In a previous post, I wrote about the extremely cool technology of 3D printers. Today I want to geek out about another imminent technological advance I’m even more personally excited for: the self-driving car.
This technology is exactly what it sounds like: a robotic car that senses its environment with ultrasound, radar and computer vision, automatically avoiding obstacles, obeying signs and traffic signals and following GPS routes to a programmed destination. But the transformative possibilities of this technology are far greater. If you were going to somewhere crowded like a sports game or a concert, you could have your car drop you off at your destination, drive away and park itself where more space is available, and return to pick you up when you were ready. The self-driving car could even make the concept of individual ownership obsolete: every town and city could have a fleet of circulating autonomous taxis, always ready to respond to a summons and take you wherever you want to go.
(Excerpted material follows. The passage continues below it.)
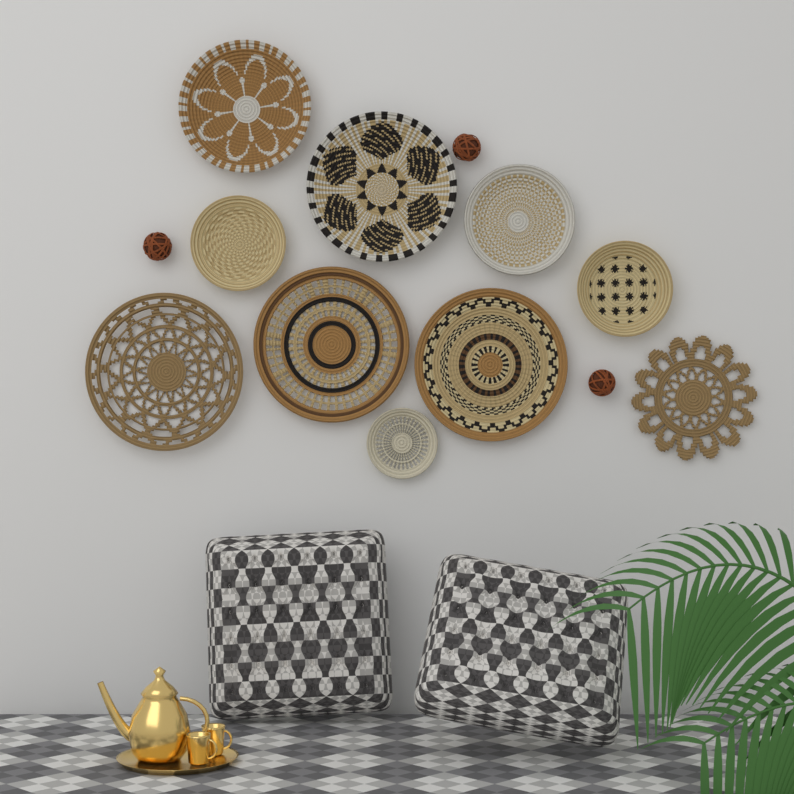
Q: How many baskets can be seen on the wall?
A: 10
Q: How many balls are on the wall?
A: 3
Car crashes are one of the leading causes of accidental death in the U.S., and autonomous cars have the potential to change that. Human drivers can be distracted, can fall asleep at the wheel, can drive while drunk or impaired, can fail to notice a person or another vehicle in their blind spot. A robot car will never have any of those problems. Even in the best case, a human being’s response time is some large fraction of a second, during which a car traveling at 50 or 60 mph will have moved hundreds of feet, not nearly enough time to avoid a sudden obstacle like a child running into the road. A robot car will be able to detect and respond to a danger like this in milliseconds.
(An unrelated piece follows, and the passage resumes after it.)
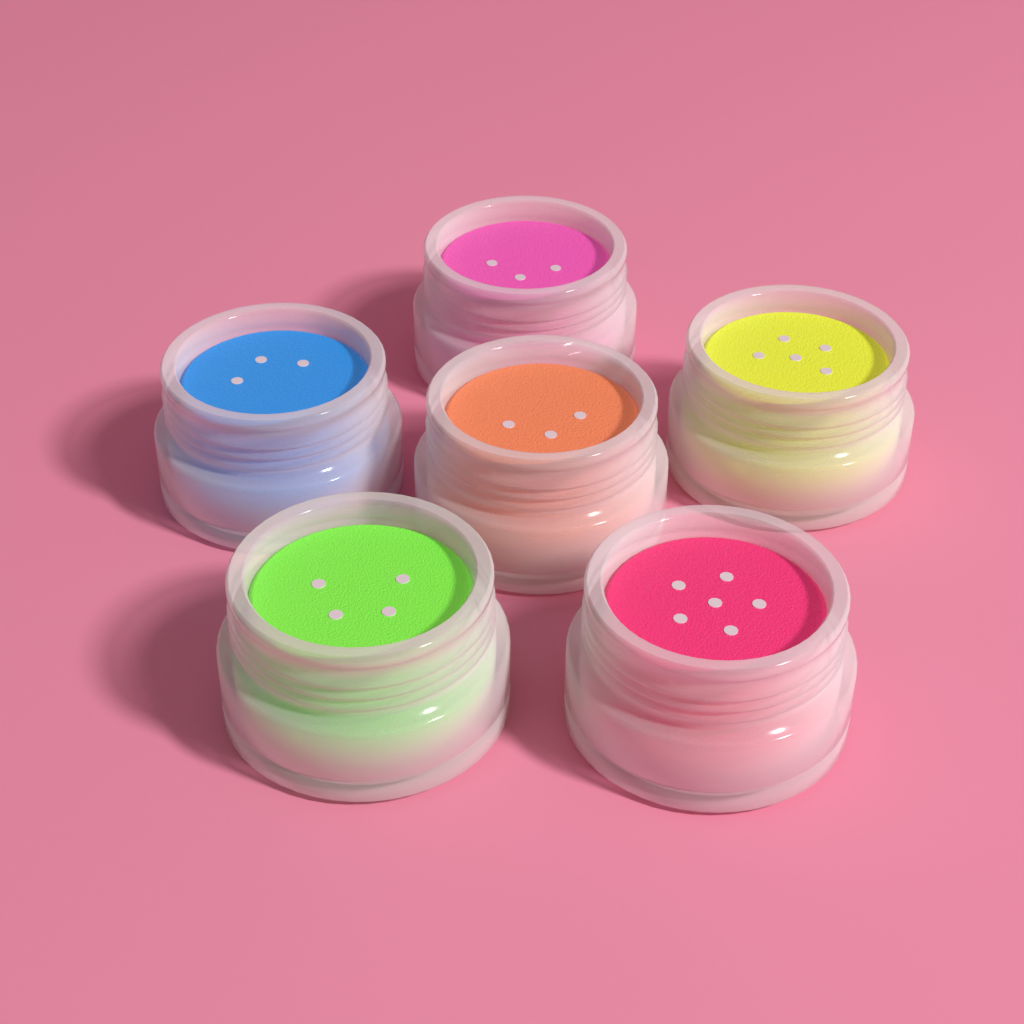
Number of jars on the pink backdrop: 6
As amazing and futuristic as it sounds, this is a technology that’s making its way onto the market right now. The U.S. defense agency DARPA has held a “Grand Challenge” for several years, where competing teams built robot vehicles that had to navigate a course in off-road and urban environments. Google has been quietly testing self-driving cars for some time, and has persuaded California and Nevada to legalize them. Some luxury cars already on the market can parallel park themselves, drive themselves in traffic jams and even drive themselves on highways with adaptive cruise control.
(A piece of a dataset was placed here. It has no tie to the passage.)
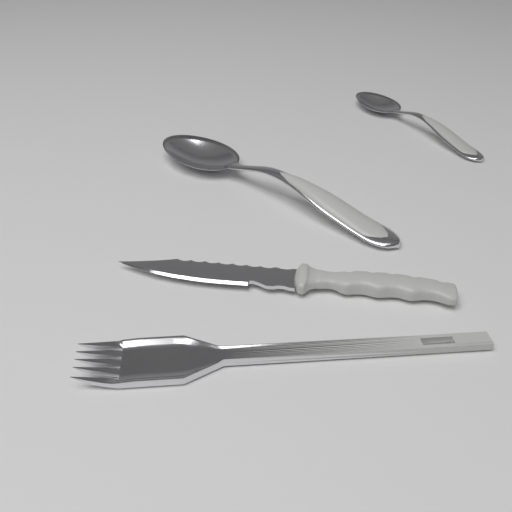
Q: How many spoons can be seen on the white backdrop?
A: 2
I’ve always thought that driving was a tedious chore, especially in traffic or on long trips, and I can’t wait to own a car that will do the work for me. So far, most autonomous cars require a person sitting behind the wheel to take control if a hazard occurs, but once the technology is well-established, I expect it will be possible for the passengers to read or sleep. The legal obstacles will almost certainly prove more difficult than the technological ones, but I have no doubt that they’ll be surmounted. The future is coming, and it’ll be here sooner than we think!